Enhancing Q-Former for Knowledge-Based Visual Question Answering with Multi-Layer Co-Attention and Question-Aware Prompts
📣 Accepted at Autumn Annual Conference of IEIE, 2024.
In Knowledge-Based Visual Question Answering (KB-VQA), models must interpret both visual data and external knowledge to answer complex questions accurately. Our approach extends Q-Former, known for its foundational Cross-Attention mechanism for visual feature extraction, by integrating it with MCAN (Multimodal Co-Attention Network) and incorporating Question-Aware Prompts during fine-tuning.
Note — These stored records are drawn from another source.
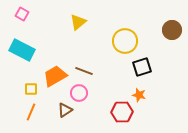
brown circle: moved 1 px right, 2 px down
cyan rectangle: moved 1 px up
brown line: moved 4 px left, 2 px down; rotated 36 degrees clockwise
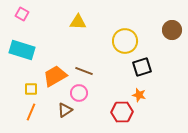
yellow triangle: rotated 42 degrees clockwise
cyan rectangle: rotated 10 degrees counterclockwise
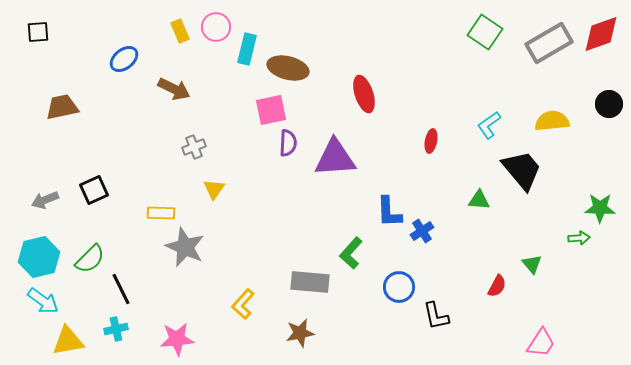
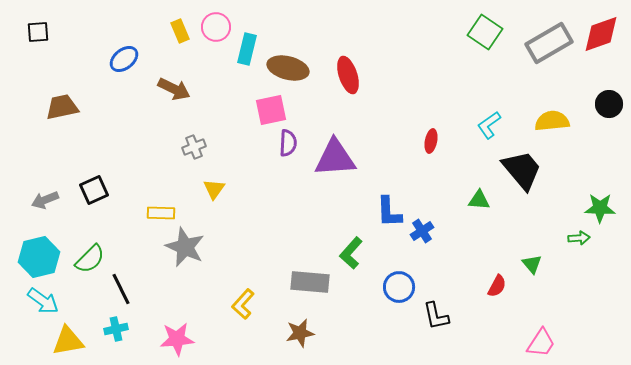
red ellipse at (364, 94): moved 16 px left, 19 px up
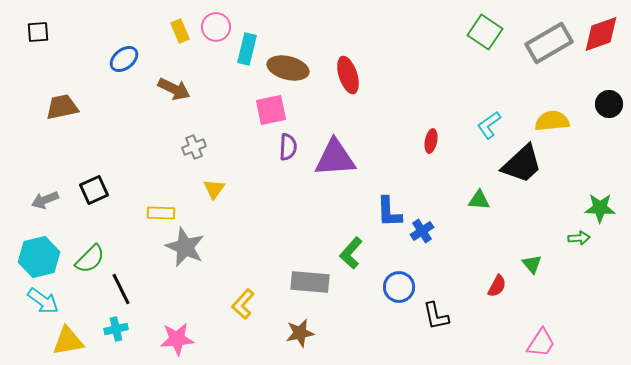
purple semicircle at (288, 143): moved 4 px down
black trapezoid at (522, 170): moved 6 px up; rotated 87 degrees clockwise
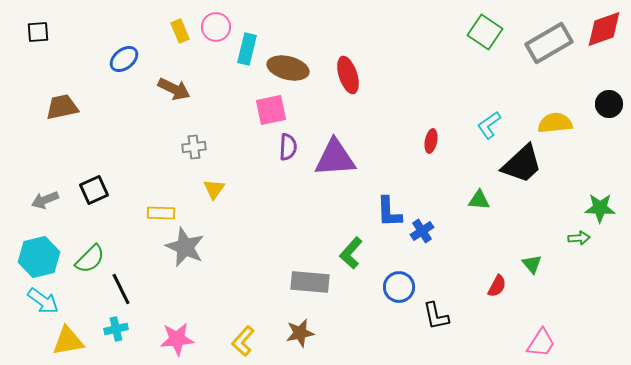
red diamond at (601, 34): moved 3 px right, 5 px up
yellow semicircle at (552, 121): moved 3 px right, 2 px down
gray cross at (194, 147): rotated 15 degrees clockwise
yellow L-shape at (243, 304): moved 37 px down
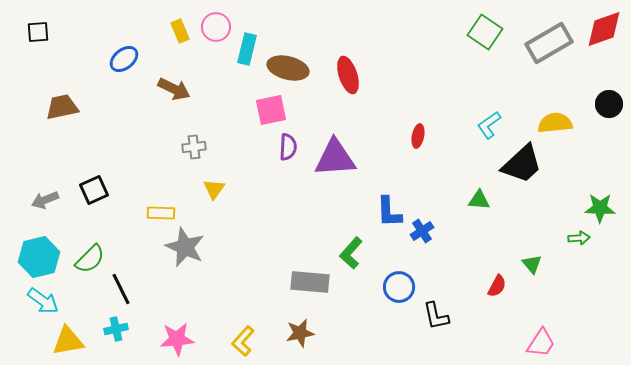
red ellipse at (431, 141): moved 13 px left, 5 px up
This structure not only strengthens the model’s understanding of question-image relationships but also leverages past interactions to improve overall answer accuracy.
The architecture integrates MCAN and Question-Aware Prompts into the Q-Former framework, offering multi-layered cross-attention and enhanced contextual understanding.
- MCAN Integration: Multi-layered Self-Attention and Cross-Attention for richer image-question interactions.
- Question-Aware Prompts: Introduce answer candidates and past example contexts to enhance reasoning.
- Improved Accuracy: Achieved 6.9% increase in accuracy on OK-VQA and AOK-VQA datasets.
- Q-Former & MCAN Integration: Combines initial cross-modal interaction with deep multi-layer attention.
- Fine-Tuning with Question-Aware Prompts: Utilizes answer candidates and answer-aware examples to boost context understanding during Fine-Tuning phase.

This structure combines Answer Candidates with confidence scores and Answer-Aware Examples from past cases, enhancing the model's reasoning capabilities.
| Model | Accuracy (Only-Question) | Accuracy (Question-Aware Prompt) |
|---|---|---|
| Q-Former | 49.2% | 55.65% |
| MCAN | 52.56% | - |
| Ours | 50% | 56.1% |
- introduce Question-Aware Prompts during fine-tuning, which provide supplementary context.
- 6.9% accuracy improvement on KB-VQA tasks.